Your Sales Strategy Is Not Enough To Win
The vast majority of CPG startups operate as B2B businesses. They don’t interact with their consumers. They aren’t curious about how they receive and use their products. As long as case volumes grow, they’re happy. As long as their wholesale price can float operations and their salary, they’re good.
They rely on their sales staff to grow the business by adding accounts. Then another. Then another. Then another. For them, stable velocities that retain their shelf space are a good enough outcome. They only worry about velocities when they’re declining and threatening access to an account. It’s all about “accounts.”
All the time. And nothing else.
For these kinds of brands, the ‘strategy’ is a theory behind account sequencing based purely on the company’s ability to service the account and the cost of servicing it.
I’m not saying you can’t become a $5-20M business this way, especially if you are a gifted sales negotiator with a good reputation in the conventional retail trade.
You can.
You can even grow bigger than $20M. Look at Waterloo water (the brand is so weak, it took me ten minutes of internet searching to recall the name).

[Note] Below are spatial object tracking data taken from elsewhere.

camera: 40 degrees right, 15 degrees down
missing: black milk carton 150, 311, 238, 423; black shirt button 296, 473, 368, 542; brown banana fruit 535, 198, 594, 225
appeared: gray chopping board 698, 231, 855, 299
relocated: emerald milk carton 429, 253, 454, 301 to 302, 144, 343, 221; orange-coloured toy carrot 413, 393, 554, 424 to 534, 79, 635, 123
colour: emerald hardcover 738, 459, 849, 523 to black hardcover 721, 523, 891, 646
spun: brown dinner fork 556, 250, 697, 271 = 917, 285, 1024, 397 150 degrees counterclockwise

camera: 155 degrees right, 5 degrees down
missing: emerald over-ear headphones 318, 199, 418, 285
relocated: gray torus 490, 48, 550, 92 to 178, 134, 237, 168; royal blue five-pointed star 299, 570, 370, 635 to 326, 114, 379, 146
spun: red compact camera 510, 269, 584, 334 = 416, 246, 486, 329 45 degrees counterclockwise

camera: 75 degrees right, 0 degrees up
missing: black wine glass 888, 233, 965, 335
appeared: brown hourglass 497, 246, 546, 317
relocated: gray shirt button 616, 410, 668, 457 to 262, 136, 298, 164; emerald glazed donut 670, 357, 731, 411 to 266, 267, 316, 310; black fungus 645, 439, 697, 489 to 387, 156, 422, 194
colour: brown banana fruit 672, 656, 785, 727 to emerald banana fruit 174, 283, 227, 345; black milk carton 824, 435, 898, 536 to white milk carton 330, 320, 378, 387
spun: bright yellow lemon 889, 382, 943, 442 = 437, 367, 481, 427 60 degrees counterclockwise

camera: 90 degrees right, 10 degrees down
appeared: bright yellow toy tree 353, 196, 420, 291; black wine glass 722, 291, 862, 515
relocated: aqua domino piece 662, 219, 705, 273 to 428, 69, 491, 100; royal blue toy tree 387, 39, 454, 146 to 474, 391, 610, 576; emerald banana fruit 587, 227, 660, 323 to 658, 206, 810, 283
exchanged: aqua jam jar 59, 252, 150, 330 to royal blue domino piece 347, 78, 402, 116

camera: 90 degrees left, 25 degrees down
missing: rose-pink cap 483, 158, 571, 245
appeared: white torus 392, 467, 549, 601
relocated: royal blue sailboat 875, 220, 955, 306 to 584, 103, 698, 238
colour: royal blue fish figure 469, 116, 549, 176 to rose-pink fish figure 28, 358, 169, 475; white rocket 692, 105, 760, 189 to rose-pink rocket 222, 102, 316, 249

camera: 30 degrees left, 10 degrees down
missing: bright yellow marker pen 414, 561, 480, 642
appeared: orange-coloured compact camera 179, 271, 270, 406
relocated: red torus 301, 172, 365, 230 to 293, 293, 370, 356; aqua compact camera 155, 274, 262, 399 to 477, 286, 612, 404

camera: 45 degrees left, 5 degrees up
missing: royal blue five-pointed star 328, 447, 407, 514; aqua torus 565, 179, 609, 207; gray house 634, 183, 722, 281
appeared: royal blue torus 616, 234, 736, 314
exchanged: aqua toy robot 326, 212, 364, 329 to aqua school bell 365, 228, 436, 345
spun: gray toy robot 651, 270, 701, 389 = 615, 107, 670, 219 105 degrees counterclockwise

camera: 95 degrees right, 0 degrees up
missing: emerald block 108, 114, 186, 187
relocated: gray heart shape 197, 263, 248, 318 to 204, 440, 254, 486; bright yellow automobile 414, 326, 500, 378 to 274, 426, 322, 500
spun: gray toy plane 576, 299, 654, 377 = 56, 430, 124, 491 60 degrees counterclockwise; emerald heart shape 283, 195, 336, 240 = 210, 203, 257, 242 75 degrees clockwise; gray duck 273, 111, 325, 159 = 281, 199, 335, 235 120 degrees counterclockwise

But you’ll never scale the business this way, let alone build a brand that keeps growing at double-digit rates in the nine figures.
Why?
You haven’t got a strategy at all. Your strategy reduces competition to an account-level shelf battle if you even focus on competition. Without a consumer-centric competitive frame, though, you aren’t strategically managing the business at all. A competitive frame forces you to decide on a competitive position in the market tied to some consumer audience, niche, or broad. The anchoring of your thinking in the end consumer is the key difference.
Once every decision is made at the company because it supports a strategy to delight the ideal, predisposed consumers, you have the potential to run an exponential growth brand. Skate Ramp brands draw their exponential growth rate directly from consumer enthusiasm, not from stacking accounts one after the other. However, you must ensure you’ve co-completed the product line with your early consumers. Something is usually off. In most cases, your sales guy can’t help you figure it out because she is NOT in touch with the end consumer.
Look, the retail buyer meetings are over now. Your 2023 fate is set in terms of accounts. There is no better time to step back and update your competitive strategy for exponential growth. If you spend time understanding your fans this winter, use that insight to plan 2023 marketing efforts to build persuasive awareness.
Your sales team will thank you a ton! It’s the best way to take the strategy baton away from them without noticing. Wink.